Hello! I am wrapping up my term as the Vice President for Public Affairs. Getting to know so many of you through my work with the various subcommittees has been a highlight of my career. I have especially enjoyed learning about and share your many successes in the Impact Reports, which my subcommittee and I assemble. We are working on ways to promote your successes even more, so please “like” the NEAFCS Facebook page. As we evolve as an organization, I also note the need to remain “nimble” and innovative with changes with technology.

As I reflect on two years on the NEAFCS board, I think about how much I learned about the inner workings of our association by being involved on a national level. I encourage you to consider becoming involved if you are not already. You can take small steps as I did, by joining a subcommittee and then becoming chair.
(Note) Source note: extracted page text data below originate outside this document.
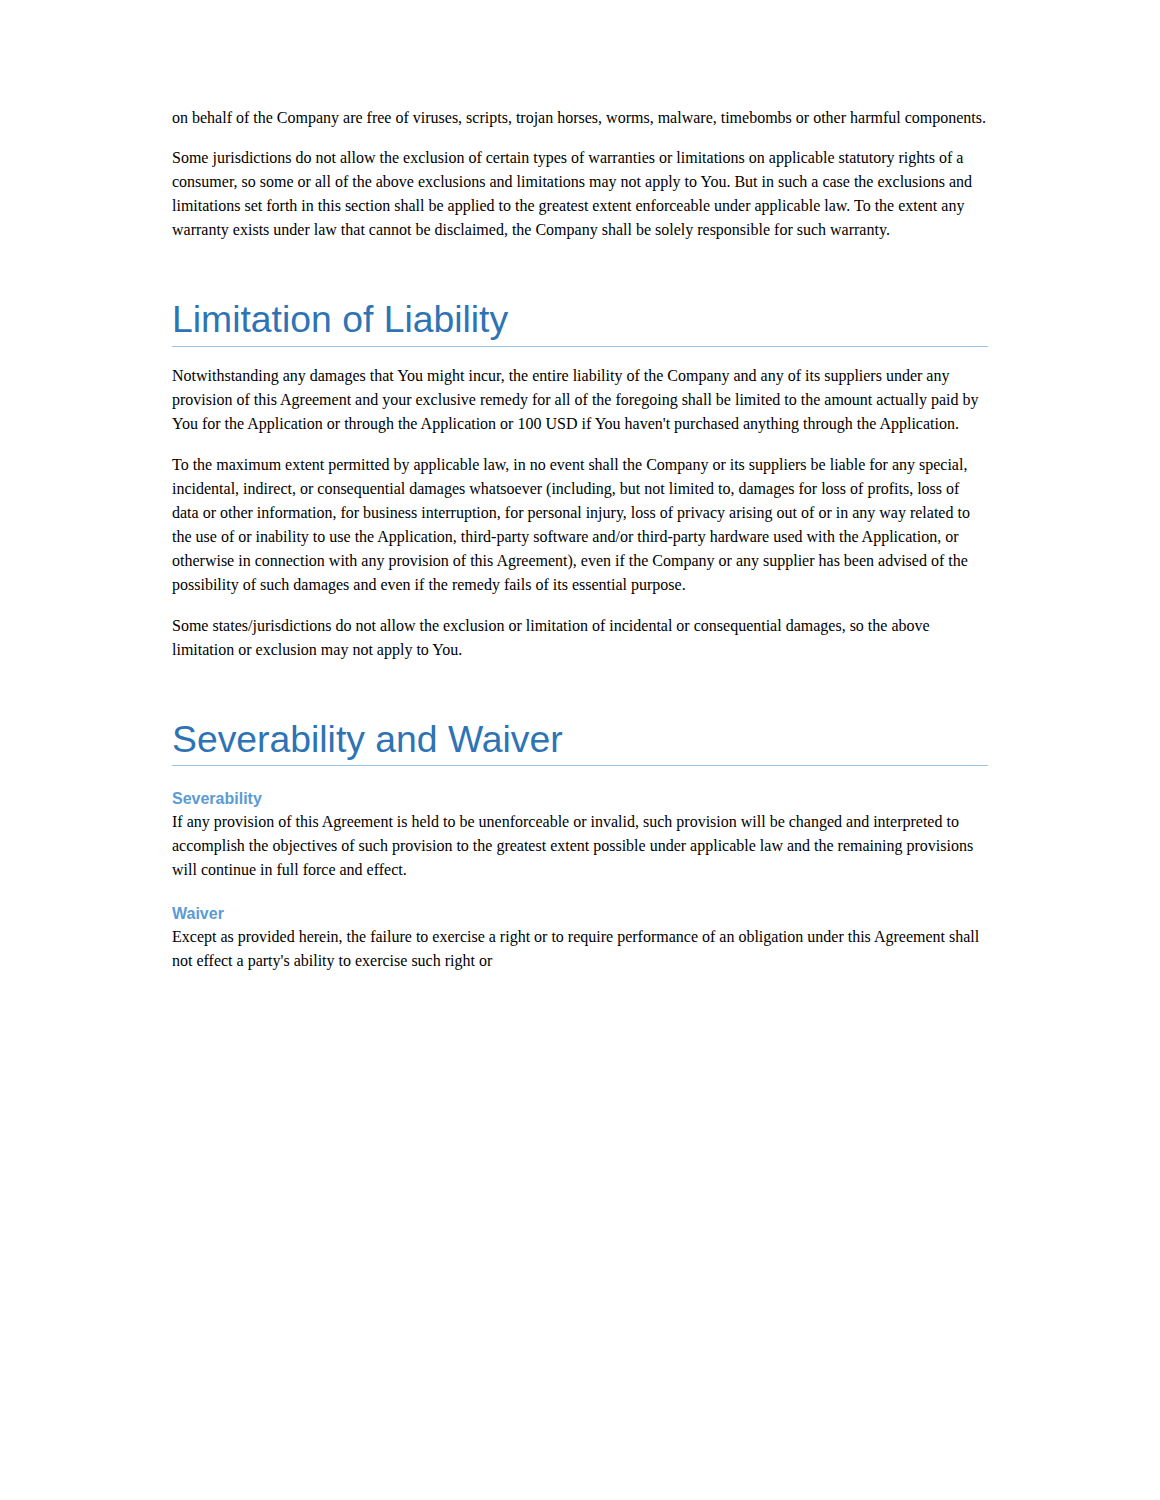on behalf of the Company are free of viruses, scripts, trojan horses, worms, malware, timebombs or other harmful components.
Some jurisdictions do not allow the exclusion of certain types of warranties or limitations on applicable statutory rights of a consumer, so some or all of the above exclusions and limitations may not apply to You. But in such a case the exclusions and limitations set forth in this section shall be applied to the greatest extent enforceable under applicable law. To the extent any warranty exists under law that cannot be disclaimed, the Company shall be solely responsible for such warranty.
Limitation of Liability
Notwithstanding any damages that You might incur, the entire liability of the Company and any of its suppliers under any provision of this Agreement and your exclusive remedy for all of the foregoing shall be limited to the amount actually paid by You for the Application or through the Application or 100 USD if You haven't purchased anything through the Application.
To the maximum extent permitted by applicable law, in no event shall the Company or its suppliers be liable for any special, incidental, indirect, or consequential damages whatsoever (including, but not limited to, damages for loss of profits, loss of data or other information, for business interruption, for personal injury, loss of privacy arising out of or in any way related to the use of or inability to use the Application, third-party software and/or third-party hardware used with the Application, or otherwise in connection with any provision of this Agreement), even if the Company or any supplier has been advised of the possibility of such damages and even if the remedy fails of its essential purpose.
Some states/jurisdictions do not allow the exclusion or limitation of incidental or consequential damages, so the above limitation or exclusion may not apply to You.
Severability and Waiver
Severability
If any provision of this Agreement is held to be unenforceable or invalid, such provision will be changed and interpreted to accomplish the objectives of such provision to the greatest extent possible under applicable law and the remaining provisions will continue in full force and effect.
Waiver
Except as provided herein, the failure to exercise a right or to require performance of an obligation under this Agreement shall not effect a party's ability to exercise such right or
Professionally, I serve as an Extension Food and Nutrition Specialist and Professor at North Dakota State University. I spend lots of my time writing and manage grants, working with grad students and undergrad interns, writing curricula and providing training and technical support in all aspects of nutrition, food safety, entrepreneurship, and health. Personally, I am married with three kids (ages 24, 21 and 15) and three dachshunds. I also have served as a music coordinator for my church for about 20 years. 

I encourage you to stay (or become) actively involved in NEAFCS at the state and/or national level.  I appreciate that NEAFCS put your trust in me in this role. I hope to see you in Hershey in the Fall of 2019.